Emme Grede says she’s always been ‘audacious’
Grede’s confidence isn’t luck—or even something she developed alongside the billion-dollar success of her businesses. It’s a trait she was just born with. “I’ve got a lot of audacity and I think that you need that to get to where you want to go,” the East Londoner tells Fortune.
In her late teens, for example, Grede had aspirations of working in Britain’s equivalent of Broadway. When the theatre bosses ignored her handwritten notes asking for work experience, she stormed there in person.
“I remember pounding the pavement in the West End,” she recalls. “I just thought, because I didn’t get any answers, that maybe they weren’t getting my letters. So I took to hand delivering letters.”

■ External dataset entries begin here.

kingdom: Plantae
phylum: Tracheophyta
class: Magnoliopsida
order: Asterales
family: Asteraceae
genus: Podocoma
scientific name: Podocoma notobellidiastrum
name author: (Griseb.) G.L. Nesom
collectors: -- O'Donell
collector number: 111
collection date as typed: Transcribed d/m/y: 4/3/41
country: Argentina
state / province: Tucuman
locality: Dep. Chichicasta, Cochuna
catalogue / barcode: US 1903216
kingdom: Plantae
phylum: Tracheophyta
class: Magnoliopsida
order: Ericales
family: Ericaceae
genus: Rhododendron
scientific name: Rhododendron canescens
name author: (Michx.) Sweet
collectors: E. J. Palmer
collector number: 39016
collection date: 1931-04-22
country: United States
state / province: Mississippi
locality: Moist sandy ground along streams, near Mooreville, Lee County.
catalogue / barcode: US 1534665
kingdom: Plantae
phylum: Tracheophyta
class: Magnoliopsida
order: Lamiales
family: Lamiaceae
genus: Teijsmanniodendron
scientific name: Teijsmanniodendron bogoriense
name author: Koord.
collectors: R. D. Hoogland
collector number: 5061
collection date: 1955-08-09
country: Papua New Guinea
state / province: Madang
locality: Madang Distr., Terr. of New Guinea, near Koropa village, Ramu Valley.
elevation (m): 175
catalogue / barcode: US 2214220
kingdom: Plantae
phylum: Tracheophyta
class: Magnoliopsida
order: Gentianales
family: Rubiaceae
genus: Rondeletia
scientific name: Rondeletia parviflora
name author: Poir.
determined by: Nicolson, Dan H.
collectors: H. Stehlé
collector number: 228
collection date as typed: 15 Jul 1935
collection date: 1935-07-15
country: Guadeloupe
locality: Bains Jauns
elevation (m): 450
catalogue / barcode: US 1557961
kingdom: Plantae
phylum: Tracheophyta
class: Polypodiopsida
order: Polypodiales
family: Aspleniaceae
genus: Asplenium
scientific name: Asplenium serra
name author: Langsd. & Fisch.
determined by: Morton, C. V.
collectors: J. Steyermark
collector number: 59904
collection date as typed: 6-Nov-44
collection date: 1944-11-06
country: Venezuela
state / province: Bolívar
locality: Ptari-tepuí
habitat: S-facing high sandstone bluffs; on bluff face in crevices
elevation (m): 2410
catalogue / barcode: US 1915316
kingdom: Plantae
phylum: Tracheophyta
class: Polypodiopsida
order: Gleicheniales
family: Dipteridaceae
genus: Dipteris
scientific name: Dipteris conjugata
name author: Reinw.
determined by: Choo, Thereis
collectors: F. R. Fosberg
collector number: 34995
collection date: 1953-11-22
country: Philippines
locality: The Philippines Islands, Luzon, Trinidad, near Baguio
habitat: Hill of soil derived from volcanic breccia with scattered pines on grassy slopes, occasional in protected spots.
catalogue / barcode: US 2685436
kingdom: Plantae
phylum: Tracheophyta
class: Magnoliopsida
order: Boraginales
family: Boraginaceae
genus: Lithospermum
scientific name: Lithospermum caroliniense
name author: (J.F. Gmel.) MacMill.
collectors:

Even when she was holding down a day job, she’d boldly ask customers with enviable careers for work experience—and it’d work.
“When I was working in a clothes shop, I would talk to everyone, I’d be like, ‘where do you work? What would you do?” If a stylist came in on a Friday and was doing a shoot on the weekend, I’d be assisting them on the weekend. I did that multiple times.”
She says she’d actively put herself into “situations”, versus passively waiting for opportunities to come to her. After finding out where customers worked, she’d follow up with: “Do you need some help? Can I come?”
Grede’s advice for jobless Gen Z: Kill your darlings
Millions of Gen Zers are currently unemployed—or rather, NEETs, not in employment, education or training.
Grede, meanwhile, has been working since the start of high school.
“I have had a job since I was 12,” she says. “I started delivering newspapers, then I worked in a deli, then I worked in about four different clothing shops, then I spent a year and a half doing work experience in every small designer and PR agency in London. Then I worked for Quintessentially then I went to Inca productions, where I worked for a fashion show production company. And I changed my job after about three years there. So I went from being an event producer to running the sponsorship department, and then I started my own company.”
Essentially, each experience led to the next. She treated every role—no matter how unglamorous—as a way to collect skills, contacts, and credibility that stacked into her next move. Thanks to a habit of speaking up and standing out, she squeezed real, résumé-worthy experience out of even the most unassuming jobs.
Of course, even Grede experienced her fair share of no’s along the way: “I got very, very, very comfortable with rejection. If I think about how many things didn’t work out for me, there are a lot more than the things that seemingly on paper did work out.”
But she dusted herself off and tried again. It’s why her advice for those struggling to break in is to look at every experience as a step forward—even if it’s not the dream role yet.
“I would think about the idea of transferable skills,” she advises Gen Z job seekers. “We all set ourselves up to think about exactly what we might want to do. And the reality is that you can learn pretty interchangeable skills anywhere.”
Growing up, Grede was fixed on the idea of working in fashion. “I could have got a lot of those skills in an advertising agency or working in another creative industry,” she explains. Gaining experience at an art gallery or boutique and then working your way up the ladder, is much easier than pining for a job at a fashion house straight out of college. You just have to put aside your ego and prioritise building momentum, over perfection.
“I’d do anything to get yourself going in forward motion,” Grede explains.
“In England, we have that lovely saying, ‘killing your darlings’ and sometimes you just have to kill your darlings. You have to do whatever you’ve got to do to move forward. It’s better to just think about forward motion as opposed to being so fixated on what you’d originally imagined things would be like.”